Your job is to report every line of the entries that has "улица".

EXERCISE MATERIAL =
▬▬▬▬▬▬▬▬▬▬

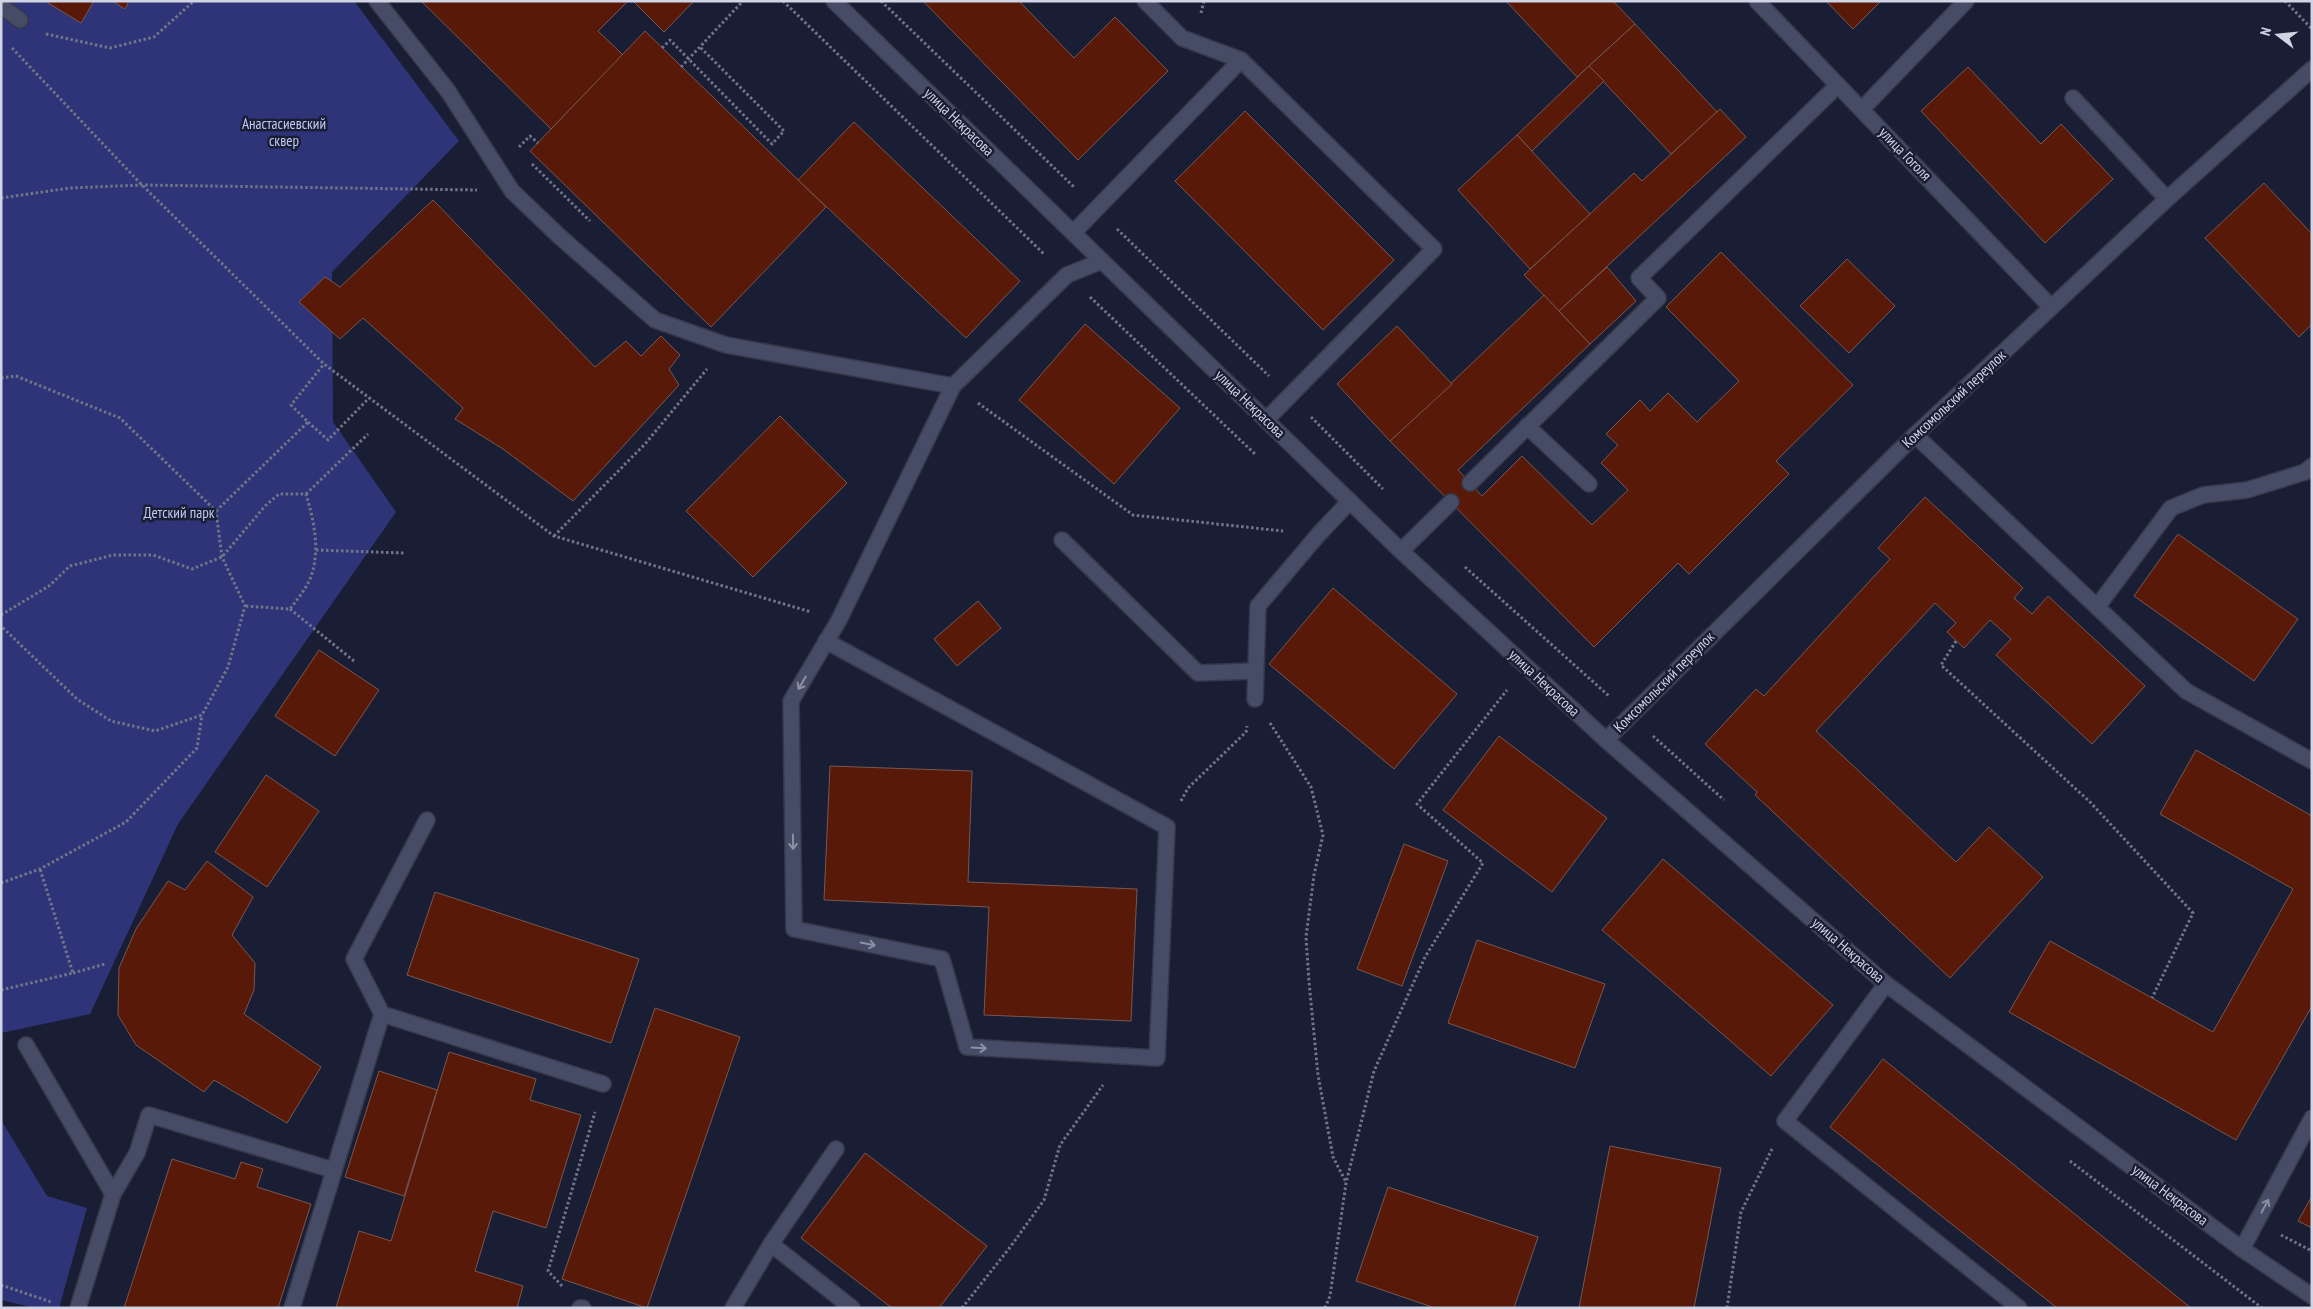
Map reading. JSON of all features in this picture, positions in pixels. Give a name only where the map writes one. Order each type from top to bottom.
[{"type":"street","points":[[377,1],[448,91],[512,191],[559,236],[655,320],[726,345],[954,386]]},
{"type":"street","name":"улица Некрасова","points":[[834,1],[1401,551],[1606,740],[1886,984],[2242,1249],[2312,1296]]},
{"type":"street","points":[[1145,1],[1182,38],[1241,60],[1434,249],[1266,420]]},
{"type":"street","name":"улица Гоголя","points":[[1757,1],[2051,307]]},
{"type":"street","points":[[1862,109],[1966,1]]},
{"type":"street","points":[[1,6],[20,20]]},
{"type":"street","points":[[1072,233],[1241,60]]},
{"type":"street","name":"Комсомольский переулок","points":[[1606,740],[1915,435],[2167,198],[2312,69]]},
{"type":"street","points":[[1470,483],[1658,298],[1639,278],[1838,84]]},
{"type":"street","points":[[2073,98],[2167,198]]},
{"type":"street","points":[[826,641],[1167,827],[1157,1058],[967,1048],[942,959],[794,929],[791,701],[826,641],[839,620],[954,386],[1067,275],[1102,261]]},
{"type":"street","points":[[1527,426],[1589,484]]},
{"type":"street","points":[[1915,435],[2186,691],[2312,761]]},
{"type":"street","points":[[2098,607],[2171,508],[2203,495],[2247,490],[2305,472],[2312,466]]},
{"type":"street","points":[[1255,699],[1258,606],[1318,535],[1350,502]]},
{"type":"street","points":[[1401,551],[1451,502]]},
{"type":"street","points":[[1062,540],[1198,673],[1255,671]]},
{"type":"street","points":[[292,1308],[382,1014],[354,959],[427,820]]},
{"type":"street","points":[[1886,984],[1785,1122],[2019,1308]]},
{"type":"street","points":[[382,1014],[603,1084]]},
{"type":"street","points":[[26,1044],[113,1194]]},
{"type":"street","points":[[78,1308],[113,1194],[137,1153],[149,1116],[333,1170]]},
{"type":"street","points":[[2242,1249],[2312,1118]]},
{"type":"street","points":[[733,1308],[771,1244],[836,1149]]},
{"type":"street","points":[[771,1244],[852,1308]]},
{"type":"path","points":[[44,33],[110,48],[154,37],[194,1]]},
{"type":"path","points":[[681,67],[743,1]]},
{"type":"path","points":[[881,1],[1388,494]]},
{"type":"path","points":[[2286,1],[2312,29]]},
{"type":"path","points":[[662,48],[670,40],[772,144],[784,131],[700,47]]},
{"type":"path","points":[[12,48],[142,185],[324,364],[554,536],[839,620]]},
{"type":"path","points":[[1,198],[70,188],[142,185],[512,191]]},
{"type":"path","points":[[554,536],[645,444],[726,345]]},
{"type":"path","points":[[324,364],[291,405],[328,440],[369,398]]},
{"type":"path","points":[[1,378],[16,376],[120,418],[216,511],[222,556],[245,606],[228,667],[202,715],[197,748],[126,822],[40,869],[1,883]]},
{"type":"path","points":[[954,386],[1133,515],[1318,535]]},
{"type":"path","points":[[216,511],[308,422]]},
{"type":"path","points":[[1,615],[48,586],[70,566],[113,555],[153,555],[192,569],[222,556],[265,506],[279,494],[306,494],[368,434]]},
{"type":"path","points":[[290,609],[310,579],[316,550],[314,522],[306,494]]},
{"type":"path","points":[[316,550],[404,553]]},
{"type":"path","points":[[1459,561],[1731,807]]},
{"type":"path","points":[[245,606],[290,609],[354,661]]},
{"type":"path","points":[[1,626],[77,699],[111,721],[155,731],[202,715]]},
{"type":"path","points":[[1956,641],[1941,665],[2090,802],[2193,914],[2152,998]]},
{"type":"path","points":[[1326,1308],[1330,1296],[1346,1183],[1374,1071],[1425,957],[1483,863],[1417,804],[1507,690]]},
{"type":"path","points":[[1167,827],[1188,788],[1246,732],[1255,699]]},
{"type":"path","points":[[1255,699],[1311,787],[1323,835],[1314,875],[1306,937],[1308,973],[1321,1093],[1333,1157],[1346,1183]]},
{"type":"path","points":[[40,869],[73,973]]},
{"type":"path","points":[[1,990],[105,964]]},
{"type":"path","points":[[962,1308],[1012,1246],[1044,1200],[1060,1145],[1102,1090],[1112,1055]]},
{"type":"path","points":[[581,1308],[548,1271],[603,1084]]},
{"type":"path","points":[[1727,1308],[1741,1212],[1785,1122]]},
{"type":"path","points":[[1,1285],[60,1305]]},
{"type":"green space","name":"Детский парк","points":[[1,1],[354,1],[459,141],[332,272],[333,422],[396,512],[178,824],[90,1014],[1,1033]]},
{"type":"green space","points":[[1,1120],[47,1196],[87,1208],[59,1308],[35,1308],[1,1300]]},
{"type":"building","points":[[45,1],[94,1],[81,23]]},
{"type":"building","points":[[112,1],[129,1],[125,9]]},
{"type":"building","points":[[421,1],[628,1],[598,31],[623,55],[551,129]]},
{"type":"building","points":[[633,1],[694,1],[664,32]]},
{"type":"building","points":[[923,1],[1019,1],[1074,58],[1115,17],[1168,71],[1078,160]]},
{"type":"building","points":[[1506,1],[1613,1],[1635,24],[1577,77]]},
{"type":"building","points":[[1826,1],[1881,1],[1853,29]]},
{"type":"building","points":[[1635,24],[1717,112],[1671,154],[1589,66]]},
{"type":"building","points":[[645,31],[826,207],[711,327],[530,151]]},
{"type":"building","points":[[1589,66],[1604,81],[1532,151],[1517,135]]},
{"type":"building","points":[[1968,67],[2041,144],[2061,124],[2113,179],[2045,243],[1921,111]]},
{"type":"building","points":[[1720,109],[1746,137],[1559,311],[1524,275],[1634,173],[1642,181]]},
{"type":"building","points":[[1245,111],[1394,260],[1323,330],[1175,181]]},
{"type":"building","points":[[854,122],[1020,281],[966,338],[798,180]]},
{"type":"building","points":[[1517,135],[1590,214],[1530,269],[1458,190]]},
{"type":"building","points":[[2264,183],[2312,234],[2312,324],[2299,337],[2205,238]]},
{"type":"building","points":[[433,200],[595,367],[626,341],[641,356],[661,336],[680,355],[669,369],[679,385],[573,501],[503,449],[455,419],[463,408],[363,318],[340,339],[299,302],[325,277],[340,287]]},
{"type":"building","points":[[1721,252],[1853,385],[1776,461],[1789,474],[1689,574],[1678,563],[1594,647],[1390,441],[1544,295],[1590,344],[1458,470],[1482,496],[1522,456],[1592,525],[1628,490],[1601,463],[1618,445],[1606,434],[1640,400],[1650,411],[1668,393],[1697,422],[1739,381],[1666,307]]},
{"type":"building","points":[[1847,259],[1895,306],[1849,353],[1800,306]]},
{"type":"building","points":[[1607,267],[1636,301],[1590,344],[1559,311]]},
{"type":"building","points":[[1085,324],[1180,408],[1114,484],[1019,400]]},
{"type":"building","points":[[1397,326],[1452,384],[1390,441],[1337,384]]},
{"type":"building","points":[[780,416],[847,483],[753,577],[686,511]]},
{"type":"building","points":[[1925,497],[2023,588],[2014,598],[2032,614],[2048,596],[2145,686],[2092,744],[1996,655],[2011,639],[1990,620],[1964,648],[1947,632],[1956,623],[1935,603],[1816,731],[1956,862],[1989,827],[2043,877],[1950,978],[1755,795],[1757,792],[1705,744],[1756,689],[1764,696],[1890,559],[1878,548]]},
{"type":"building","points":[[2178,534],[2298,619],[2254,681],[2134,596]]},
{"type":"building","points":[[1333,588],[1457,694],[1394,769],[1269,664]]},
{"type":"building","points":[[978,601],[1001,628],[957,666],[934,639]]},
{"type":"building","points":[[319,650],[379,690],[335,756],[275,716]]},
{"type":"building","points":[[1499,736],[1607,818],[1552,892],[1443,810]]},
{"type":"building","points":[[2196,750],[2312,816],[2312,1006],[2236,1140],[2009,1012],[2050,941],[2213,1032],[2293,889],[2160,814]]},
{"type":"building","points":[[830,766],[972,771],[968,882],[1137,889],[1131,1021],[984,1015],[989,907],[824,900]]},
{"type":"building","points":[[266,775],[319,811],[267,887],[215,852]]},
{"type":"building","points":[[1404,844],[1448,861],[1402,986],[1357,969]]},
{"type":"building","points":[[1663,859],[1833,1005],[1771,1076],[1602,930]]},
{"type":"building","points":[[207,861],[253,897],[232,935],[255,963],[254,990],[244,1014],[321,1067],[287,1123],[214,1080],[204,1092],[136,1045],[118,1015],[119,968],[136,929],[168,881],[185,890]]},
{"type":"building","points":[[435,892],[639,959],[611,1043],[407,975]]},
{"type":"building","points":[[1477,940],[1605,984],[1575,1068],[1448,1023]]},
{"type":"building","points":[[655,1008],[740,1037],[647,1308],[562,1279]]},
{"type":"building","points":[[449,1052],[536,1079],[530,1100],[581,1115],[546,1228],[493,1211],[475,1271],[523,1286],[517,1308],[336,1308],[359,1231],[391,1241]]},
{"type":"building","points":[[1883,1059],[2191,1308],[2057,1308],[1830,1127]]},
{"type":"building","points":[[379,1071],[437,1090],[404,1196],[345,1177]]},
{"type":"building","points":[[1610,1146],[1721,1168],[1694,1308],[1579,1308]]},
{"type":"building","points":[[865,1153],[987,1246],[939,1308],[892,1308],[801,1238]]},
{"type":"building","points":[[172,1159],[235,1179],[241,1162],[263,1169],[257,1187],[311,1204],[278,1308],[124,1308]]},
{"type":"building","points":[[1388,1187],[1538,1237],[1514,1308],[1435,1308],[1356,1281]]},
{"type":"building","points":[[2312,1196],[2312,1228],[2298,1221]]},
{"type":"park label","name":"Анастасиевский сквер","points":[[284,132]]}]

▬▬▬▬▬▬▬▬▬▬

EXPECTED ANSWER =
{"type":"street","name":"улица Некрасова","points":[[834,1],[1401,551],[1606,740],[1886,984],[2242,1249],[2312,1296]]},
{"type":"street","name":"улица Гоголя","points":[[1757,1],[2051,307]]},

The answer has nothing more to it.